A note to the authors of the book "Hack proofing your network" - I truly respect the work that you have done and are doing (even though I have not read your book - I see your work every now and again). This document will go on the Internet free of charge - this document does NOT try to be a cheap imitation of what you have done, it does not in any way try to be a substitute (I am a tool user, where as you are tool writers...remember? :) )
Before we start, a few prerequisites for reading this document. Unless you want to feel a bit left in the cold you should have knowledge of the following:
1. Unix (the basics, scripting, AWK, PERL, etc.)
2. TCP/IP (routing, addressing, subnetting etc.)
3. The Internet (the services available on the 'net-e.g. DNS, FTP, HTTP, SSH, telnet etc.)
4. Experience in IT security (packetfiltering, firewalling, proxies etc.)

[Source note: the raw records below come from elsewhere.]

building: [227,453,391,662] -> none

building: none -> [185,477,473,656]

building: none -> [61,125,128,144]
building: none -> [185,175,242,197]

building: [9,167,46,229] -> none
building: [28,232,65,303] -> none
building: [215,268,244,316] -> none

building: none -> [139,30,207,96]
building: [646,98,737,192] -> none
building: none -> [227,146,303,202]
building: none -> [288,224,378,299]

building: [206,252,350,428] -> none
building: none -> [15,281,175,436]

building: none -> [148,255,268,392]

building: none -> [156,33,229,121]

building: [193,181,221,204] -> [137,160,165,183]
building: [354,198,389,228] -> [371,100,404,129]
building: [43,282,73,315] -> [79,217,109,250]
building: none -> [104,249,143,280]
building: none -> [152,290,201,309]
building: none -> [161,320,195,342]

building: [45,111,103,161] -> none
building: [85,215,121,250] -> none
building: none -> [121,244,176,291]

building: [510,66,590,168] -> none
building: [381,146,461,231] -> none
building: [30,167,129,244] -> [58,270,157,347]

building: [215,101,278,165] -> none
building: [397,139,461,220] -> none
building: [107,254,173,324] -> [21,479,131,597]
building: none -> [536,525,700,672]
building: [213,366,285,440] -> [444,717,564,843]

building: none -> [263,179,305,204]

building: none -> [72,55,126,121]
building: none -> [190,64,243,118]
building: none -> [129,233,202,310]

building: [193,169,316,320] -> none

I have written this document over a rather long period of time. Sites and tools could be outdated by the time you read this. I wrote the document with no prior knowledge about the "targets". You will find that in many cases I make assumptions that are later found not to be true. Reading through the text will thus provide you with an un-edited view of the thought processes that I had.
Chances are very good that I am talking a load of bullshit at times - if you are a terminology expert, and I have used your pet word in the wrong context - I am really sorry - it won't ever happen again. Now please leave. In the case that I totally go off track on technical issues - please let me know. Also my English sucks, so if I loose track of the language please bear with me - I tried to write it in simple words. This is not an academic paper!!